Aim of the exercise:
Transcribe the tail of the listing: start at the line containing "sink attached to" and stop after the last line, keeping every character as is and adding nothing.

──────── Data listing ────────

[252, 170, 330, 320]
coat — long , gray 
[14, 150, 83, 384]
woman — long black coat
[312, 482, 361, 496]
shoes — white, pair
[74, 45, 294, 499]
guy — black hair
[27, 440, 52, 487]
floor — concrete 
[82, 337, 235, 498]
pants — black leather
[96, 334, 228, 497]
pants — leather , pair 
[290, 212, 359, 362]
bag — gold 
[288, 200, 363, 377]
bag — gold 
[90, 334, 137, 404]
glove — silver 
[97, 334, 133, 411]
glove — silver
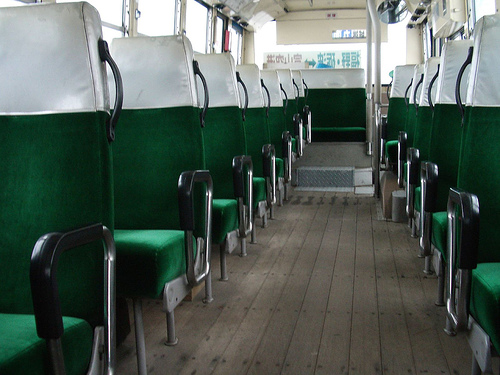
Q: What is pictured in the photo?
A: Green seats.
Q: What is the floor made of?
A: Wood.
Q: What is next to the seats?
A: Armrests.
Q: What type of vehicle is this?
A: Bus.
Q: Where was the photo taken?
A: Inside a bus.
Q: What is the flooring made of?
A: Wood.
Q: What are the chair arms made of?
A: Metal.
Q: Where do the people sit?
A: On the seats.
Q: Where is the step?
A: In the aisle.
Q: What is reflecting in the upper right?
A: A mirror.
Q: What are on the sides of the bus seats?
A: Handles.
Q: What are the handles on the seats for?
A: Stability.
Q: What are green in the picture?
A: Seat cushions.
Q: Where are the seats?
A: On a bus.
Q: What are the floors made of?
A: Wood.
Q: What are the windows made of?
A: Glass.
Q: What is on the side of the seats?
A: Arm rests.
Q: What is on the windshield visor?
A: A mirror.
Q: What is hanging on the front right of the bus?
A: A mirror.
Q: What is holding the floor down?
A: Screws.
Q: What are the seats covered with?
A: Nylon.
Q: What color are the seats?
A: Green and white.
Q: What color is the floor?
A: Gray.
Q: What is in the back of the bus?
A: One big seat.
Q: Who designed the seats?
A: The bus owner.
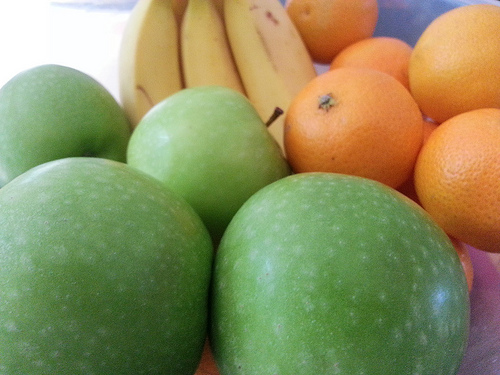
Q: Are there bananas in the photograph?
A: Yes, there is a banana.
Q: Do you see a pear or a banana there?
A: Yes, there is a banana.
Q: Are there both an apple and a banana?
A: Yes, there are both a banana and an apple.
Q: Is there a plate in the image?
A: No, there are no plates.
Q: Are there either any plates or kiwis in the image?
A: No, there are no plates or kiwis.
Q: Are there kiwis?
A: No, there are no kiwis.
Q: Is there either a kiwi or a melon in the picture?
A: No, there are no kiwis or melons.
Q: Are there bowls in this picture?
A: No, there are no bowls.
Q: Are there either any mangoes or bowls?
A: No, there are no bowls or mangoes.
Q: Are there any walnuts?
A: No, there are no walnuts.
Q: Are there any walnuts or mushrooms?
A: No, there are no walnuts or mushrooms.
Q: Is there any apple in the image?
A: Yes, there is an apple.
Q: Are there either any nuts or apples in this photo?
A: Yes, there is an apple.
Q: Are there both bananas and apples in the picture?
A: Yes, there are both an apple and a banana.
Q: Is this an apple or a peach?
A: This is an apple.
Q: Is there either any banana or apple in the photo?
A: Yes, there is an apple.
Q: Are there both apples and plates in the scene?
A: No, there is an apple but no plates.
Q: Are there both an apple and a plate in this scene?
A: No, there is an apple but no plates.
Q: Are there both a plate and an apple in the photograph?
A: No, there is an apple but no plates.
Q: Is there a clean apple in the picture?
A: Yes, there is a clean apple.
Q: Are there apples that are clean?
A: Yes, there is an apple that is clean.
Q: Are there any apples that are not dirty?
A: Yes, there is a clean apple.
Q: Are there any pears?
A: No, there are no pears.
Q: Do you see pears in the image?
A: No, there are no pears.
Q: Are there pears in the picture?
A: No, there are no pears.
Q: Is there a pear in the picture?
A: No, there are no pears.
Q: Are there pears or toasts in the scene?
A: No, there are no pears or toasts.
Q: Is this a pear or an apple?
A: This is an apple.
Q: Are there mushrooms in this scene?
A: No, there are no mushrooms.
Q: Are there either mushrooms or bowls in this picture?
A: No, there are no mushrooms or bowls.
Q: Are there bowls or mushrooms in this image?
A: No, there are no mushrooms or bowls.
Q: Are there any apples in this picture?
A: Yes, there is an apple.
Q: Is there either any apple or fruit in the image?
A: Yes, there is an apple.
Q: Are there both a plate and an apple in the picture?
A: No, there is an apple but no plates.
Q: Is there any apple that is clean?
A: Yes, there is a clean apple.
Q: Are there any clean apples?
A: Yes, there is a clean apple.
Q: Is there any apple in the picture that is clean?
A: Yes, there is an apple that is clean.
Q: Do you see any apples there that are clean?
A: Yes, there is an apple that is clean.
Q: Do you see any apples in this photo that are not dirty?
A: Yes, there is a clean apple.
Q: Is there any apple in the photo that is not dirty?
A: Yes, there is a clean apple.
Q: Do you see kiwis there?
A: No, there are no kiwis.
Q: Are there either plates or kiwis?
A: No, there are no kiwis or plates.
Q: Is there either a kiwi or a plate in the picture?
A: No, there are no kiwis or plates.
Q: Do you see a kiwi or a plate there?
A: No, there are no kiwis or plates.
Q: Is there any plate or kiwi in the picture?
A: No, there are no kiwis or plates.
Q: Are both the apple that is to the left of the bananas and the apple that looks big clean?
A: Yes, both the apple and the apple are clean.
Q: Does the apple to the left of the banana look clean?
A: Yes, the apple is clean.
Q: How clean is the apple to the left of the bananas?
A: The apple is clean.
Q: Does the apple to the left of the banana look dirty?
A: No, the apple is clean.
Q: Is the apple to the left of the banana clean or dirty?
A: The apple is clean.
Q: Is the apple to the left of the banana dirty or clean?
A: The apple is clean.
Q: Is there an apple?
A: Yes, there is an apple.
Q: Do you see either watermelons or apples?
A: Yes, there is an apple.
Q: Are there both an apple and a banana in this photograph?
A: Yes, there are both an apple and a banana.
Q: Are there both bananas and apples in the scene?
A: Yes, there are both an apple and a banana.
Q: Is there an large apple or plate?
A: Yes, there is a large apple.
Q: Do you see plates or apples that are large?
A: Yes, the apple is large.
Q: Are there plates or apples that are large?
A: Yes, the apple is large.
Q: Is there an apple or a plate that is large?
A: Yes, the apple is large.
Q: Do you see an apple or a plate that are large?
A: Yes, the apple is large.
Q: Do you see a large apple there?
A: Yes, there is a large apple.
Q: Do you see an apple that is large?
A: Yes, there is an apple that is large.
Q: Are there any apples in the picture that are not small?
A: Yes, there is a large apple.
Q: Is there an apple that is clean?
A: Yes, there is a clean apple.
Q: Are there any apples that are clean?
A: Yes, there is an apple that is clean.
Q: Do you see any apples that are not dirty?
A: Yes, there is a clean apple.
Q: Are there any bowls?
A: No, there are no bowls.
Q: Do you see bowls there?
A: No, there are no bowls.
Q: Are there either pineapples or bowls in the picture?
A: No, there are no bowls or pineapples.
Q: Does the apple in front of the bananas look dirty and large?
A: No, the apple is large but clean.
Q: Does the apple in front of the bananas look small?
A: No, the apple is large.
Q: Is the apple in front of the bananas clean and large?
A: Yes, the apple is clean and large.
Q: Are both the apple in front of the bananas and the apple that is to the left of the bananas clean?
A: Yes, both the apple and the apple are clean.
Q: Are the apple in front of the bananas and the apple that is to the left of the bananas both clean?
A: Yes, both the apple and the apple are clean.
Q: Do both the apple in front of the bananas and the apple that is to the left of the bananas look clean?
A: Yes, both the apple and the apple are clean.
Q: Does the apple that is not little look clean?
A: Yes, the apple is clean.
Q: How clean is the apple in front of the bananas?
A: The apple is clean.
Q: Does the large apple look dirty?
A: No, the apple is clean.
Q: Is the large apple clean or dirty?
A: The apple is clean.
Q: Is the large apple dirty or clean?
A: The apple is clean.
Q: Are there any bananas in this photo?
A: Yes, there are bananas.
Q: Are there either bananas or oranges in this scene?
A: Yes, there are bananas.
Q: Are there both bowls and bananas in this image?
A: No, there are bananas but no bowls.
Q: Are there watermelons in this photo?
A: No, there are no watermelons.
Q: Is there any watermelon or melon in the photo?
A: No, there are no watermelons or melons.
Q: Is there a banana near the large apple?
A: Yes, there are bananas near the apple.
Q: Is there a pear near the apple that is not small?
A: No, there are bananas near the apple.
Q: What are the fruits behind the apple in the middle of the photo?
A: The fruits are bananas.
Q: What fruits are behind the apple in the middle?
A: The fruits are bananas.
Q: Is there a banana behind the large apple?
A: Yes, there are bananas behind the apple.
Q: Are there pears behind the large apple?
A: No, there are bananas behind the apple.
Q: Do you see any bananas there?
A: Yes, there is a banana.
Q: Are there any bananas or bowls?
A: Yes, there is a banana.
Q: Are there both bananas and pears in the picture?
A: No, there is a banana but no pears.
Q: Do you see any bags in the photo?
A: No, there are no bags.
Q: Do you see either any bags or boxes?
A: No, there are no bags or boxes.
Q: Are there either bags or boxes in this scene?
A: No, there are no bags or boxes.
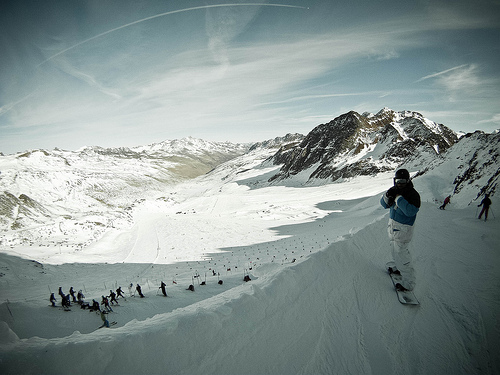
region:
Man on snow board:
[370, 159, 435, 326]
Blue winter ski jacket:
[374, 156, 429, 233]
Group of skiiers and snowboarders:
[31, 260, 279, 337]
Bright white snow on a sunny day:
[137, 198, 174, 243]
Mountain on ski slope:
[264, 104, 498, 171]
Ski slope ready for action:
[16, 109, 495, 368]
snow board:
[378, 255, 427, 317]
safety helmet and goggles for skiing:
[390, 165, 415, 193]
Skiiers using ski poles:
[435, 189, 498, 229]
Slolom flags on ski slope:
[157, 219, 361, 298]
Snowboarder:
[381, 165, 430, 307]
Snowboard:
[386, 259, 418, 307]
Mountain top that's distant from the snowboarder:
[211, 109, 464, 189]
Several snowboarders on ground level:
[49, 251, 301, 327]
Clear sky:
[0, 25, 497, 151]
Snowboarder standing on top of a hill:
[380, 165, 429, 310]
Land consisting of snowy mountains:
[1, 109, 496, 371]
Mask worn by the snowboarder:
[393, 165, 413, 190]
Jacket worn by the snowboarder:
[379, 185, 419, 227]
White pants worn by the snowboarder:
[387, 221, 416, 292]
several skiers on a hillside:
[38, 268, 179, 343]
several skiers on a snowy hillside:
[25, 273, 192, 356]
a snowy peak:
[276, 98, 481, 163]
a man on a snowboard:
[369, 158, 446, 320]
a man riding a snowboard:
[378, 163, 425, 312]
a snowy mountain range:
[1, 113, 366, 189]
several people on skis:
[39, 271, 171, 341]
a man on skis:
[476, 188, 498, 228]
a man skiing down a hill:
[472, 187, 497, 232]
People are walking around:
[27, 272, 262, 332]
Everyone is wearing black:
[22, 273, 202, 336]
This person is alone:
[368, 166, 438, 316]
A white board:
[380, 253, 427, 330]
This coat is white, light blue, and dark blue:
[374, 180, 435, 231]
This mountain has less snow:
[233, 101, 455, 171]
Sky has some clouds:
[42, 18, 279, 122]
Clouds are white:
[41, 22, 275, 123]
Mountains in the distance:
[0, 132, 281, 236]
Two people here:
[438, 185, 499, 230]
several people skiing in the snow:
[24, 239, 275, 339]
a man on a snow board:
[333, 139, 443, 333]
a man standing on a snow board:
[356, 159, 440, 331]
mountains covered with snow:
[89, 112, 454, 209]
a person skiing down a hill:
[425, 185, 462, 227]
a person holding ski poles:
[468, 185, 493, 232]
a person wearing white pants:
[388, 156, 416, 296]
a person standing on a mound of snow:
[377, 164, 429, 332]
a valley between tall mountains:
[38, 166, 310, 293]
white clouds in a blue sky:
[100, 41, 367, 116]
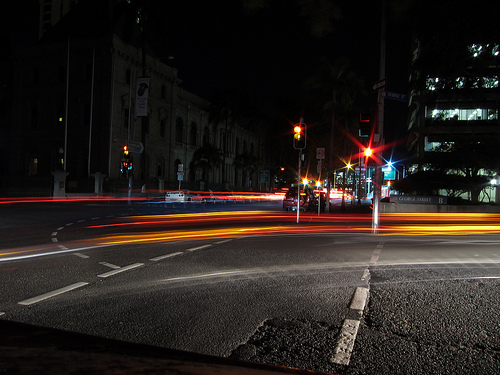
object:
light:
[291, 125, 304, 136]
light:
[360, 142, 376, 161]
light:
[123, 145, 128, 152]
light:
[344, 162, 354, 169]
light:
[387, 160, 395, 167]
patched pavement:
[228, 264, 499, 374]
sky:
[82, 0, 447, 124]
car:
[282, 182, 315, 211]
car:
[165, 191, 194, 204]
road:
[3, 188, 495, 373]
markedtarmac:
[260, 235, 398, 373]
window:
[425, 140, 451, 151]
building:
[373, 34, 498, 228]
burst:
[376, 150, 405, 180]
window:
[429, 108, 446, 121]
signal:
[121, 160, 132, 170]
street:
[2, 200, 496, 372]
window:
[444, 106, 462, 121]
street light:
[315, 180, 324, 188]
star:
[347, 128, 395, 170]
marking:
[96, 258, 146, 280]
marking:
[148, 248, 185, 261]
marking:
[17, 277, 90, 305]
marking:
[56, 242, 89, 259]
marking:
[184, 240, 211, 253]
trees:
[187, 142, 265, 187]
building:
[30, 35, 277, 196]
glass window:
[430, 106, 442, 119]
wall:
[113, 116, 129, 152]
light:
[446, 106, 460, 121]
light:
[464, 107, 480, 120]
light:
[426, 106, 448, 121]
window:
[481, 107, 498, 118]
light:
[74, 225, 499, 242]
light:
[122, 208, 497, 220]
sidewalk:
[315, 196, 498, 231]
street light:
[300, 176, 310, 185]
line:
[347, 238, 390, 373]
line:
[54, 207, 179, 271]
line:
[0, 235, 239, 313]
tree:
[391, 119, 466, 197]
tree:
[450, 112, 499, 201]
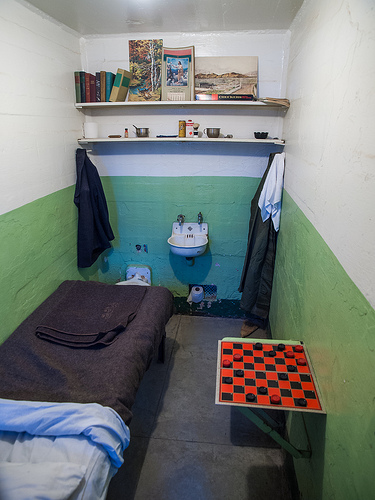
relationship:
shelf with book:
[75, 99, 293, 107] [111, 66, 132, 102]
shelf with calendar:
[75, 99, 293, 107] [161, 45, 194, 102]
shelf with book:
[75, 99, 293, 107] [105, 70, 110, 102]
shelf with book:
[75, 99, 293, 107] [85, 71, 97, 104]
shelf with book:
[75, 99, 293, 107] [74, 70, 82, 105]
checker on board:
[269, 392, 282, 406] [218, 339, 321, 412]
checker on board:
[254, 341, 265, 351] [218, 339, 321, 412]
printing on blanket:
[100, 298, 120, 325] [37, 278, 150, 351]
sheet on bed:
[0, 397, 135, 469] [1, 278, 177, 497]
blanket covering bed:
[2, 277, 178, 421] [1, 278, 177, 497]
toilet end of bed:
[118, 263, 153, 286] [1, 278, 177, 497]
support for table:
[234, 404, 311, 459] [218, 339, 321, 412]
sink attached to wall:
[169, 220, 211, 259] [78, 28, 293, 302]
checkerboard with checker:
[218, 339, 321, 412] [269, 392, 282, 406]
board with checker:
[217, 333, 321, 412] [269, 392, 282, 406]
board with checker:
[217, 333, 321, 412] [220, 358, 233, 369]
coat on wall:
[237, 153, 276, 327] [269, 1, 374, 497]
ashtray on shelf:
[253, 130, 269, 140] [79, 137, 288, 145]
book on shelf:
[99, 70, 108, 104] [75, 99, 293, 107]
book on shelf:
[96, 70, 101, 101] [75, 99, 293, 107]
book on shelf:
[79, 70, 85, 102] [75, 99, 293, 107]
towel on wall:
[258, 151, 284, 231] [269, 1, 374, 497]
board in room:
[217, 333, 321, 412] [1, 1, 372, 499]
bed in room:
[1, 278, 177, 497] [1, 1, 372, 499]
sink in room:
[169, 220, 211, 259] [1, 1, 372, 499]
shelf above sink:
[75, 99, 293, 107] [169, 220, 211, 259]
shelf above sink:
[79, 137, 288, 145] [169, 220, 211, 259]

────────

Correct output:
sink attached to wall:
[169, 220, 211, 259] [78, 28, 293, 302]
checkerboard with checker:
[218, 339, 321, 412] [269, 392, 282, 406]
board with checker:
[217, 333, 321, 412] [269, 392, 282, 406]
board with checker:
[217, 333, 321, 412] [220, 358, 233, 369]
coat on wall:
[237, 153, 276, 327] [269, 1, 374, 497]
ashtray on shelf:
[253, 130, 269, 140] [79, 137, 288, 145]
book on shelf:
[99, 70, 108, 104] [75, 99, 293, 107]
book on shelf:
[96, 70, 101, 101] [75, 99, 293, 107]
book on shelf:
[79, 70, 85, 102] [75, 99, 293, 107]
towel on wall:
[258, 151, 284, 231] [269, 1, 374, 497]
board in room:
[217, 333, 321, 412] [1, 1, 372, 499]
bed in room:
[1, 278, 177, 497] [1, 1, 372, 499]
sink in room:
[169, 220, 211, 259] [1, 1, 372, 499]
shelf above sink:
[75, 99, 293, 107] [169, 220, 211, 259]
shelf above sink:
[79, 137, 288, 145] [169, 220, 211, 259]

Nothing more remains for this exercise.